The discussion of the estate tax–or as some have labeled it the “death tax”–stirs up strong feelings, especially in our business. I loved Warren Buffett’s comment testifying before the House when he said the term “death tax” showed “intellectual dishonesty.” He explained, “It’s clever, it’s Orwellian and it is, if you will pardon the expression, dead wrong.” Those who know its history recognize the truth in his comments.
Many affluent producers who rail about how unfair the tax is also made a good living helping clients plan for it, myself included. There have been many people–life agents, planners, lawyers and others–educating the public about the tax laws and showing clients the steps they could take to make an orderly well-planned disposition of their estate.
Herein lies the dilemma.
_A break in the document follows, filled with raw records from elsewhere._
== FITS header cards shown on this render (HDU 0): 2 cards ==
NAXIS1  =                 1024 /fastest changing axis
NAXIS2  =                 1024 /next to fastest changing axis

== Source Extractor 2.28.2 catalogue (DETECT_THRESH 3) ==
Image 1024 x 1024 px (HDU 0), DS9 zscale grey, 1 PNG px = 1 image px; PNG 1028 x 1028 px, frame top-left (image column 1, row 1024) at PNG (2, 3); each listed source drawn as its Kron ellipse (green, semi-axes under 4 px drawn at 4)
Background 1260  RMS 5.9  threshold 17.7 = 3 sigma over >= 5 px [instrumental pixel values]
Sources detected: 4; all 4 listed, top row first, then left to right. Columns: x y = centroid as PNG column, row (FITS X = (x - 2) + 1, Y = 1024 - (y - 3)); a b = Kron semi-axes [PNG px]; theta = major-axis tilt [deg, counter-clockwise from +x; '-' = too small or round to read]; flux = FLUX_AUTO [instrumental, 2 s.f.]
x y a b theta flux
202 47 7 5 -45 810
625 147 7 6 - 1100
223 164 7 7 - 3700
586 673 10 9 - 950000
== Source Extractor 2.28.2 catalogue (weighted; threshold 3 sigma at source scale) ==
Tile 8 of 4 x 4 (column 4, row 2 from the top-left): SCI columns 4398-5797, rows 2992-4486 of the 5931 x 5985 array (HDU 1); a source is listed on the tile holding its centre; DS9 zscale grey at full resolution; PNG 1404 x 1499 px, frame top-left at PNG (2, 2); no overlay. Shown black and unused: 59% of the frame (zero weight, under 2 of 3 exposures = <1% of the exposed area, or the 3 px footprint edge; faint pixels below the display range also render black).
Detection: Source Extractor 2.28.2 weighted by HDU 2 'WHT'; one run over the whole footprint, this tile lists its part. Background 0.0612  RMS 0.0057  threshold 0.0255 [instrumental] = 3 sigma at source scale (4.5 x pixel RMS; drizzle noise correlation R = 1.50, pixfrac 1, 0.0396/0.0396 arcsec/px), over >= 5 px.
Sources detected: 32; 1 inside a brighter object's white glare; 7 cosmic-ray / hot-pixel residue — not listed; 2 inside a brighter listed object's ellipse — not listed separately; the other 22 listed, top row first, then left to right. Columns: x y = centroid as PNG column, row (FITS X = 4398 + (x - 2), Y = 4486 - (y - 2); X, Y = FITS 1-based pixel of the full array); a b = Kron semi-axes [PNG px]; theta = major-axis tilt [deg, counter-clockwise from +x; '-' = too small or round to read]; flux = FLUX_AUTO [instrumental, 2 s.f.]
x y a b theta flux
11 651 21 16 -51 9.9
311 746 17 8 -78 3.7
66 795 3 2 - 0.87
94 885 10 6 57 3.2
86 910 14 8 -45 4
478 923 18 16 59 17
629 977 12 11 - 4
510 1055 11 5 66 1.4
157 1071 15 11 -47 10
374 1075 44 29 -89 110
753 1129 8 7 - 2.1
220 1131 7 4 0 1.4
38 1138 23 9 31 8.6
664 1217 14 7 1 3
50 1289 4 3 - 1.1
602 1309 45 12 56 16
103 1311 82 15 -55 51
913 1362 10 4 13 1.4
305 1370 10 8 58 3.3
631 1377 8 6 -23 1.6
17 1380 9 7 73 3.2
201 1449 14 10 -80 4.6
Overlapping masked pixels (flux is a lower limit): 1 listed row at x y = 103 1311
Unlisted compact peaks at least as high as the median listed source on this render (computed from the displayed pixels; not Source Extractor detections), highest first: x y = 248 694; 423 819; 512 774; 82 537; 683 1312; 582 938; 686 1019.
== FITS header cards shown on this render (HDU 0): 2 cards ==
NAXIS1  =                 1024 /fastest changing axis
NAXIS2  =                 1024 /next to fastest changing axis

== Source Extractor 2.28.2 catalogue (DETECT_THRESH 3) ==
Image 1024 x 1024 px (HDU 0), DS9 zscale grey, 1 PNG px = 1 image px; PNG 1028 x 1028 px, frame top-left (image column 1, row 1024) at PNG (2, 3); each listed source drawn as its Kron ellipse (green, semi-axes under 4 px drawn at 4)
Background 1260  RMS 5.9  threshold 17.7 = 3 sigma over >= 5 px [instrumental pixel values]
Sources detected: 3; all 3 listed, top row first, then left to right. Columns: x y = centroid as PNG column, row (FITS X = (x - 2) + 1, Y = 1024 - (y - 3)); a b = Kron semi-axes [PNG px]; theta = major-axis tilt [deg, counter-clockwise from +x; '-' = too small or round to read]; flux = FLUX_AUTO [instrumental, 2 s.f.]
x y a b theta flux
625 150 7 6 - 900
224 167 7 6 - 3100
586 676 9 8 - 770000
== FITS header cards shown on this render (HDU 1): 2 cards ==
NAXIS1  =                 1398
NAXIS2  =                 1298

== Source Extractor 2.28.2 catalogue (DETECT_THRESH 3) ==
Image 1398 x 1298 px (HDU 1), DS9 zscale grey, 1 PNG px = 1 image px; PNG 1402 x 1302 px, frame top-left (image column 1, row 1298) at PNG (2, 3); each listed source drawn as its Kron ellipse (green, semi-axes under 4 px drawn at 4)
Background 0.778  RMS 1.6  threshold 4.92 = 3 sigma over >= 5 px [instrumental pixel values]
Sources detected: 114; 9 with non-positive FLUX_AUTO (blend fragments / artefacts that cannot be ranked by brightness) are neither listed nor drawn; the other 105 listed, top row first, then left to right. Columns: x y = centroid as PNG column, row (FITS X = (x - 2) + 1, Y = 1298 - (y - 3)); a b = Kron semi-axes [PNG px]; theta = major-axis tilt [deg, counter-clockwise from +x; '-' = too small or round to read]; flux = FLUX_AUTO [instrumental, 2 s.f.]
As an industry we have had to stay very quiet on an issue that is of great interest to us. Meanwhile the debate goes on, and in my view no one’s best interests are being served by the lack of clarity that exists today.
History and economics tell us that we are always going to have an estate tax. On and off, the U.S. has relied on estate taxes for more than 200 years. The first estate tax was enacted in 1797 to fund construction of the U.S. Navy. That tax was repealed in 1802 but it came back in 1862 to help finance the Civil War.
And where are we today? In the midst of a two-front war that by some estimates will cost as much as $3 trillion! The current national debt is over $9 trillion and this year’s budget deficit is projected to skyrocket to over $400 billion, more than double the level for 2007. The estimated cost of repealing the estate tax between now and 2012 is close to $100 billion. So it seems unlikely to me that, in the end, our legislators will walk away from a significant revenue source for the federal government.
For those who follow these issues in an era of PAYGO when Congress is looking for ways to pay for new and existing programs, can there be any doubt this boomerang is coming back? In one form or another, the estate tax has been a fixture for most of the last century, and is likely to remain so, despite being changed numerous times over the years.